Let’s just take a simple operation like copying from one register to another. x86, Intel format, has:
mov ebx, eax
The use of a three letter abbreviation (TLA) may have made sense when a few KB on file sizes was a key issue, but maybe not in 2023?
Then of course there is AT&T syntax which reverses the order of the registers and adds a couple of unnecessary ‘%’s.
mov %eax, %ebx
And let’s not get into constructions like:
mov (%esi,%ebx,4), %edx
When we get into more complex instructions then the naming gets even more confusing. 64-bit Arm has the infamous Seven Letter Abbreviation:
FJCVTZS W0, D0
or ‘Floating-point Javascript Convert to Signed fixed-point, rounding toward Zero.’ I’m not criticising the need for this instruction, but does ‘FJCVTZS’ really tell you what this instruction is doing?
Intel’s AVX512 has lots and lots of examples like this (eg ‘VCVTTPD2UDQ’ with an Eleven Letter Abbreviation!) and lots and lots of them look really similar.
I could go on, but I’m sure the message is clear: assembly language is really hard to read for the occasional reader. Does it need to be so?
In the earliest days of computing, before the invention of high level languages, assembly language was the only way that you could program the computer.
The first use of what we would today call assembly language appears in the paper ‘Coding for A.R.C’ by Andrew Booth and Kathleen Britten, written as early as 1947 (although a version of the notation appears in an earlier paper). The paper and the background to it are really interesting in many ways, but for this post I’d like to focus on the form of the assembly language it uses. Here is one example:
So taking the simplest example, the assembly language to copy A to R is just ‘A to R’.

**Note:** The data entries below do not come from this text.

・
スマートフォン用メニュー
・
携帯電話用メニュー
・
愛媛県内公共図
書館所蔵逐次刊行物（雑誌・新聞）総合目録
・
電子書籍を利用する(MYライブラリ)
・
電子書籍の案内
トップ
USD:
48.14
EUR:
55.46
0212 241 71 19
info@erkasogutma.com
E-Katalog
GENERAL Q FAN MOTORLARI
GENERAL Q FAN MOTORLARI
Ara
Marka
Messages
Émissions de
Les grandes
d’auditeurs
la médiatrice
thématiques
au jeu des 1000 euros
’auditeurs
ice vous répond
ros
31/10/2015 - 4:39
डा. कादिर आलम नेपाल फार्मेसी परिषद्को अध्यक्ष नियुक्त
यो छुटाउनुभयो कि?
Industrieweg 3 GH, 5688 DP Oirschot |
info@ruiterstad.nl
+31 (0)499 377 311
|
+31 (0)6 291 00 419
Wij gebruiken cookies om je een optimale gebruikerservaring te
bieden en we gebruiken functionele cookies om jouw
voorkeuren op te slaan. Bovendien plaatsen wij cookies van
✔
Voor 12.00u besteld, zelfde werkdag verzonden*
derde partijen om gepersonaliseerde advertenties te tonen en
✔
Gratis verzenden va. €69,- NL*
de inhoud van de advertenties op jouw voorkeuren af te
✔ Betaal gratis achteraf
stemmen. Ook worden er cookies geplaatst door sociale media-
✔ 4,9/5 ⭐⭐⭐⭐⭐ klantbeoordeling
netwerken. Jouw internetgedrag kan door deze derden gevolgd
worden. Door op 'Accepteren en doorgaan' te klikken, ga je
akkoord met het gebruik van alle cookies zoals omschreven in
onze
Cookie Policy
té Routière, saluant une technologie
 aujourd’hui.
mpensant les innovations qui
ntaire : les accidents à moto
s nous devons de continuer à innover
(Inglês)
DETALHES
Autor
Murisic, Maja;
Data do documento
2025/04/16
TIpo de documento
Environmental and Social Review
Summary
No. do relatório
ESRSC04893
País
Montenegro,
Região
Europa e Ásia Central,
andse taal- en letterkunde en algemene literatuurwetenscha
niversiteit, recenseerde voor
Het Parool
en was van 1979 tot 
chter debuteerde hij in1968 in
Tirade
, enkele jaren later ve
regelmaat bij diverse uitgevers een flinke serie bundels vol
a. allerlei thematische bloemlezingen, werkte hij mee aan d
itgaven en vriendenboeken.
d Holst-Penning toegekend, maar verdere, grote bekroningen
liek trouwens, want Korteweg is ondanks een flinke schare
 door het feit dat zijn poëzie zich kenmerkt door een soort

This seems a lot more sensible to me than ‘MOV %R, %A’. Booth and Britten actually wanted their assembly language to be readable!
It really feels to me like assembly language took a wrong turn at some point. For a language that is mostly read rather than written, then it’s really not readable at all. Even the first ever assembly language was more readable than the ones we use today.

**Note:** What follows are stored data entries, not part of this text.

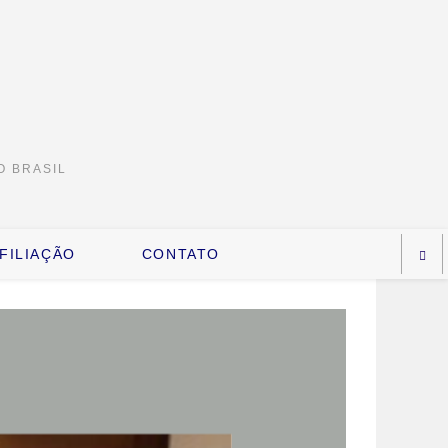
O BRASIL
FILIAÇÃO
CONTATO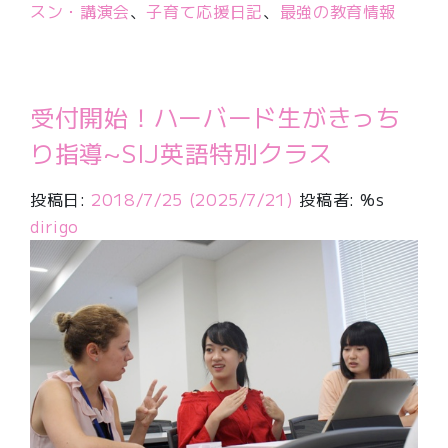
スン・講演会
、
子育て応援日記
、
最強の教育情報
受付開始！ハーバード生がきっち
り指導~SIJ英語特別クラス
投稿日:
2018/7/25
(2025/7/21)
投稿者: %s
dirigo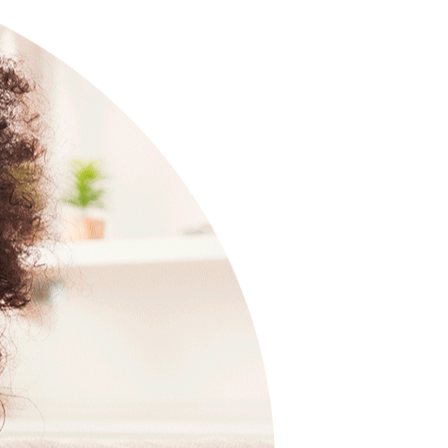
do contrato
ssa proposta, basta
enviar sua
nar o contrato e faremos o
nta.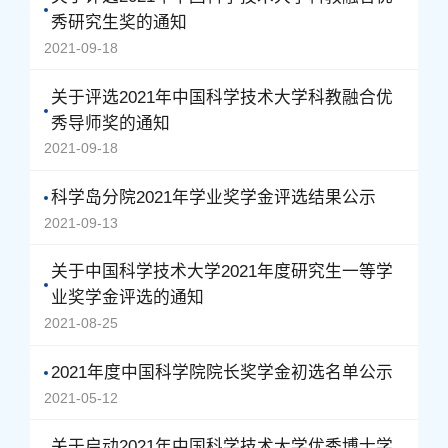
秀研究生奖的通知
2021-09-18
关于评选2021年中国科学技术大学科教融合优
秀导师奖的通知
2021-09-18
科学岛分院2021年学业奖学金评选结果公示
2021-09-13
关于中国科学技术大学2021年度研究生一等学
业奖学金评选的通知
2021-08-25
2021年度中国科学院院长奖学金初选名单公示
2021-05-12
关于启动2021年中国科学技术大学优秀博士学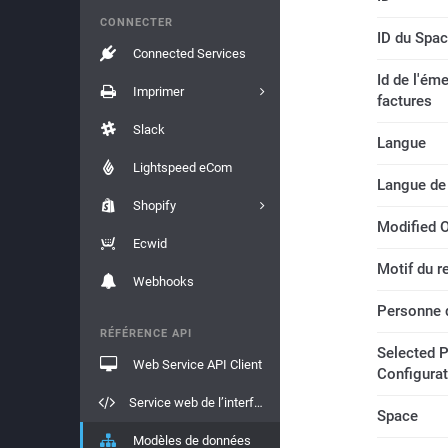
CONNECTER
ID du Spac
Connected Services
Id de l'ém
Imprimer
factures
Slack
Langue
Lightspeed eCom
Langue de
Shopify
Modified 
Ecwid
Motif du re
Webhooks
Personne 
RÉFÉRENCE API
Selected 
Web Service API Client
Configurat
Service web de l’interface API
Space
Modèles de données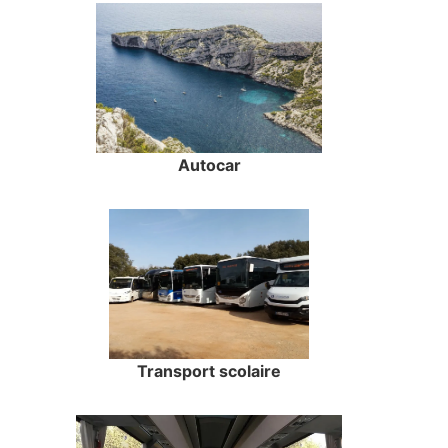
Autocar
Transport scolaire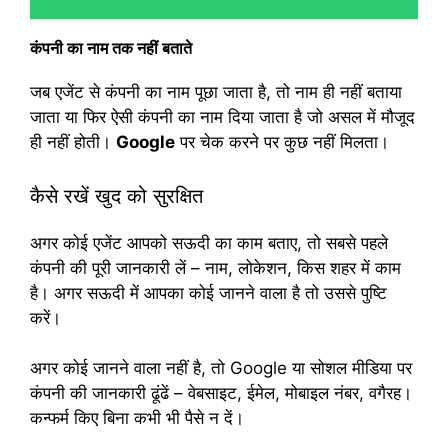
कंपनी का नाम तक नहीं बताते
जब एजेंट से कंपनी का नाम पूछा जाता है, तो नाम ही नहीं बताया
जाता या फिर ऐसी कंपनी का नाम दिया जाता है जो असल में मौजूद
ही नहीं होती।
Google
पर चेक करने पर कुछ नहीं मिलता।
कैसे रखें खुद को सुरक्षित
अगर कोई एजेंट आपको सऊदी का काम बताए, तो सबसे पहले
कंपनी की पूरी जानकारी लें – नाम, लोकेशन, किस शहर में काम
है। अगर सऊदी में आपका कोई जानने वाला है तो उससे पुष्टि
करें।
अगर कोई जानने वाला नहीं है, तो Google या सोशल मीडिया पर
कंपनी की जानकारी ढूंढें – वेबसाइट, ईमेल, मोबाइल नंबर, वगैरह।
कन्फर्म किए बिना कभी भी पैसे न दें।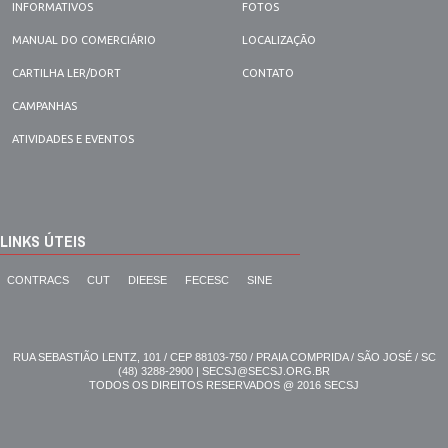
INFORMATIVOS
FOTOS
MANUAL DO COMERCIÁRIO
LOCALIZAÇÃO
CARTILHA LER/DORT
CONTATO
CAMPANHAS
ATIVIDADES E EVENTOS
LINKS ÚTEIS
CONTRACS
CUT
DIEESE
FECESC
SINE
RUA SEBASTIÃO LENTZ, 101 / CEP 88103-750 / PRAIA COMPRIDA / SÃO JOSÉ / SC
(48) 3288-2900 | SECSJ@SECSJ.ORG.BR
TODOS OS DIREITOS RESERVADOS @ 2016 SECSJ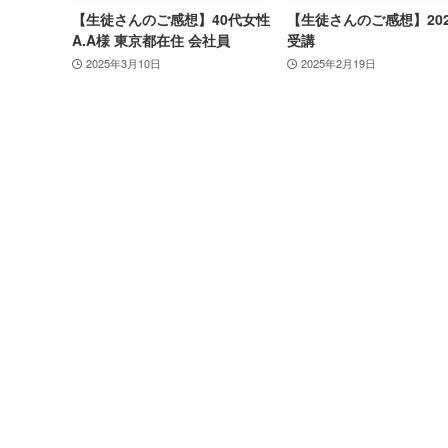
【生徒さんのご感想】40代女性
【生徒さんのご感想】2025
A.A様 東京都在住 会社員
受講
2025年3月10日
2025年2月19日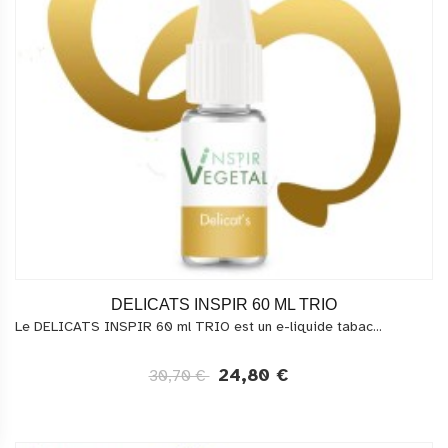
DELICATS INSPIR 60 ML TRIO
Le DELICATS INSPIR 60 ml TRIO est un e-liquide tabac...
24,80 €
30,70 €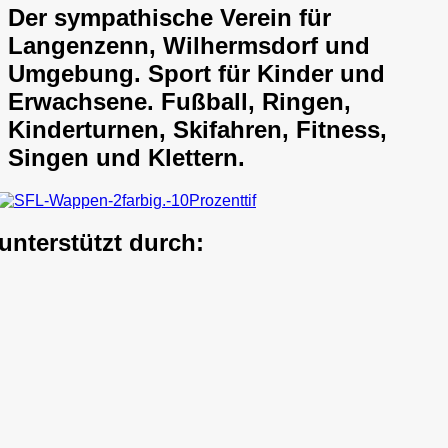
Der sympathische Verein für
Langenzenn, Wilhermsdorf und
Umgebung. Sport für Kinder und
Erwachsene. Fußball, Ringen,
Kinderturnen, Skifahren, Fitness,
Singen und Klettern.
unterstützt durch: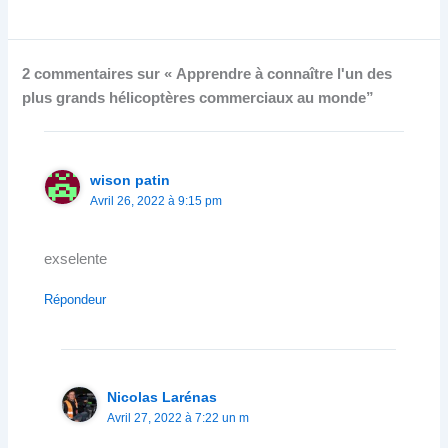
2 commentaires sur « Apprendre à connaître l'un des
plus grands hélicoptères commerciaux au monde”
wison patin
Avril 26, 2022 à 9:15 pm
exselente
Répondeur
Nicolas Larénas
Avril 27, 2022 à 7:22 un m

Can and should we have made assembly language more readable? We don’t write our high level languages in Three Letter Abbreviations or Seven Letter Abbreviations or even Eleven Letter Abbreviations, so why do we still do so for Assembly Language? Why has there been no attempt to get some consistency between architectures? Do let me know what you think in the comments.
I wished at least assembler syntax would at be standardized for the x86 ISA so that we don't have AT&T vs Intel syntax as well as slightly different mnemonics across various assemblers/compilers. As far as the instruction names, maybe in addition to standardized short form mnemonics, the standard could also define longer descriptive aliases for the same opcode, and/or maybe allow the user to define their own alias in the asm source.

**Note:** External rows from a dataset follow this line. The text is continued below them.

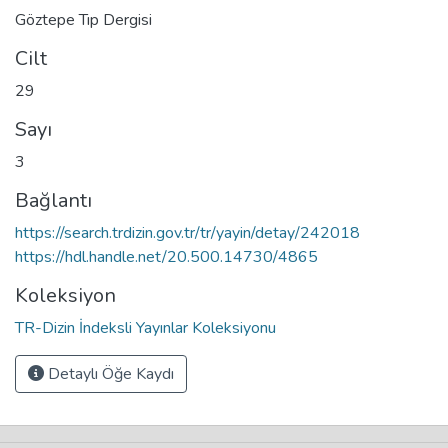
Göztepe Tıp Dergisi
Cilt
29
Sayı
3
Bağlantı
https://search.trdizin.gov.tr/tr/yayin/detay/242018
https://hdl.handle.net/20.500.14730/4865
Koleksiyon
TR-Dizin İndeksli Yayınlar Koleksiyonu
Detaylı Öğe Kaydı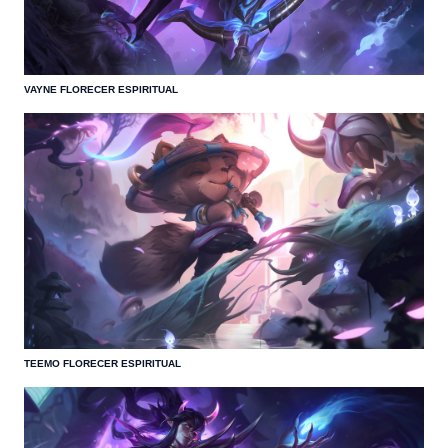
VAYNE FLORECER ESPIRITUAL
TEEMO FLORECER ESPIRITUAL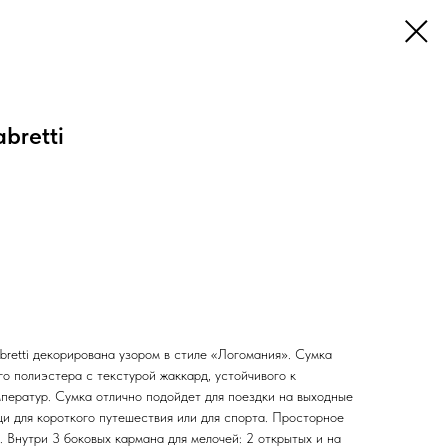
bretti
bretti декорирована узором в стиле «Логомания». Сумка
о полиэстера с текстурой жаккард, устойчивого к
мператур. Сумка отлично подойдет для поездки на выходные
и для короткого путешествия или для спорта. Просторное
 Внутри 3 боковых кармана для мелочей: 2 открытых и на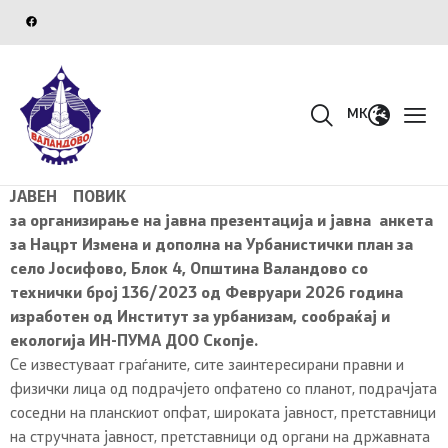
MK
ЈАВЕН ПОВИК
за организирање на јавна презентација и јавна анкета
за Нацрт Измена и дополна на Урбанистички план за
село Јосифово, Блок 4, Општина Валандово со
технички број 136/2023 од Февруари 2026 година
изработен од Институт за урбанизам, сообраќај и
екологија ИН-ПУМА ДОО Скопје.
Се известуваат граѓаните, сите заинтересирани правни и
физички лица од подрачјето опфатено со планот, подрачјата
соседни на планскиот опфат, широката јавност, претставници
на стручната јавност, претставници од органи на државната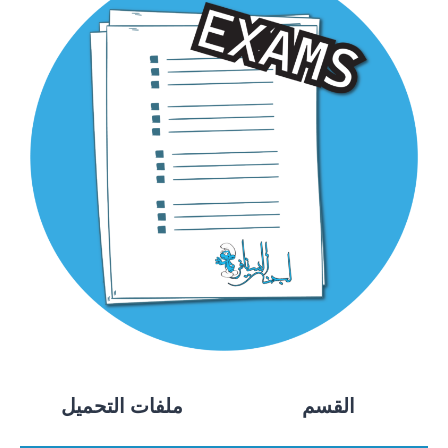
القسم
ملفات التحميل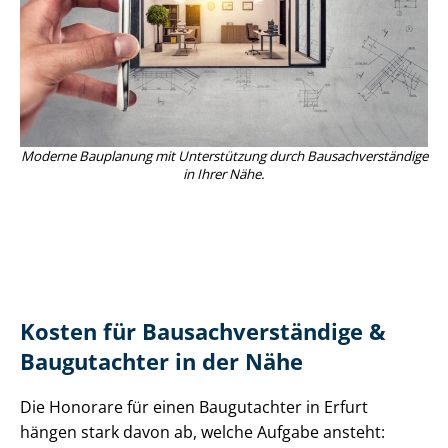
Moderne Bauplanung mit Unterstützung durch Bau­sach­ver­stän­di­ge
in Ihrer Nähe.
Kosten für Bau­sach­ver­stän­di­ge &
Baugutachter in der Nähe
Die Honorare für einen Baugutachter in Erfurt
hängen stark davon ab, welche Aufgabe ansteht: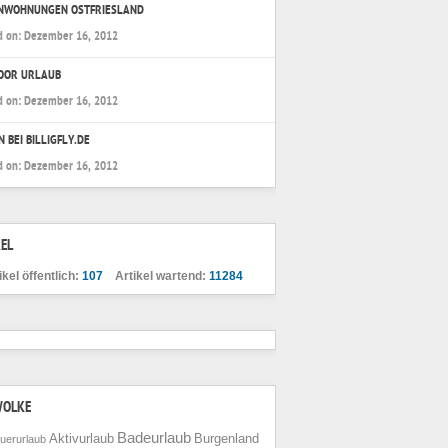
ENWOHNUNGEN OSTFRIESLAND
d on:
Dezember 16, 2012
OOR URLAUB
d on:
Dezember 16, 2012
N BEI BILLIGFLY.DE
d on:
Dezember 16, 2012
EL
ikel öffentlich:
107
Artikel wartend:
11284
WOLKE
Badeurlaub
Aktivurlaub
Burgenland
uerurlaub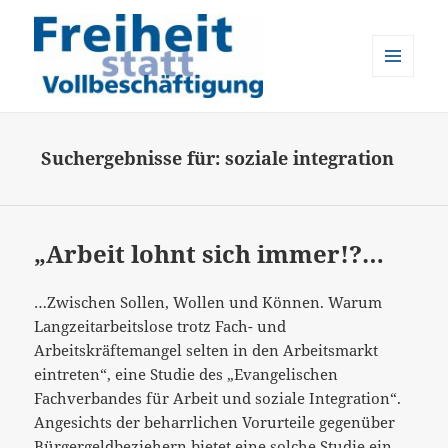
MENÜ
UND
Freiheit statt Vollbeschäftigung
WIDGETS
Suchergebnisse für: soziale integration
„Arbeit lohnt sich immer!?…
…Zwischen Sollen, Wollen und Können. Warum
Langzeitarbeitslose trotz Fach- und
Arbeitskräftemangel selten in den Arbeitsmarkt
eintreten“, eine Studie des „Evangelischen
Fachverbandes für Arbeit und soziale Integration“.
Angesichts der beharrlichen Vorurteile gegenüber
Bürgergeldbeziehern bietet eine solche Studie ein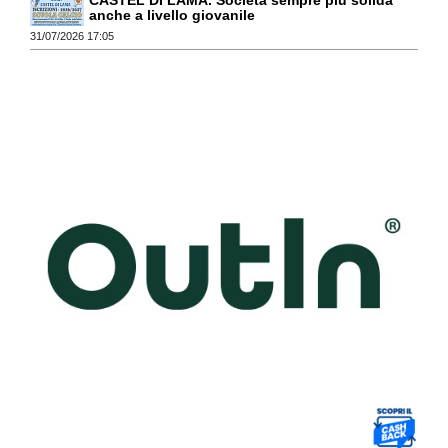
CASTEL DI LAMA. Società sempre più solida
anche a livello giovanile
31/07/2026 17:05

Having a standard where the machine code would also optionally retain labels would be helpful too in debugging / disassembly. Or does that exist? I suppose it verges into compiler symbols maybe such asm labels could be stored in the same section. In working with Solaris in the past, one the most brilliant features the engineers implemented in the OS, compiler and debugger was always pushing the arguments for each function call onto the stack even if the arguments were actually passed by registers. The debugger, mdb or kmdb would retrieve this information for each stack frame and display it as arguments. It results in extra overhead but an intentional and worthy compromise IMHO, invaluable for debugging and troubleshooting. It worked for live disassembly with their debugger as well as with core dumps to retain the current arguments for the whole stack trace.
One could argue the best way to "read assembly" is to read it's LLVM IR code.
The IR is why nearly all compiler development efforts have been switched to LLVM in recent years, and for good reason.
For one, it's actually a language meant to be read. Still, while staying implementation agnostic, it very closely resembles your machine code implementation.
And even if you don't have a source code, there are "lifters"" which translate your assembly code into IR, which in turn you can always compile back.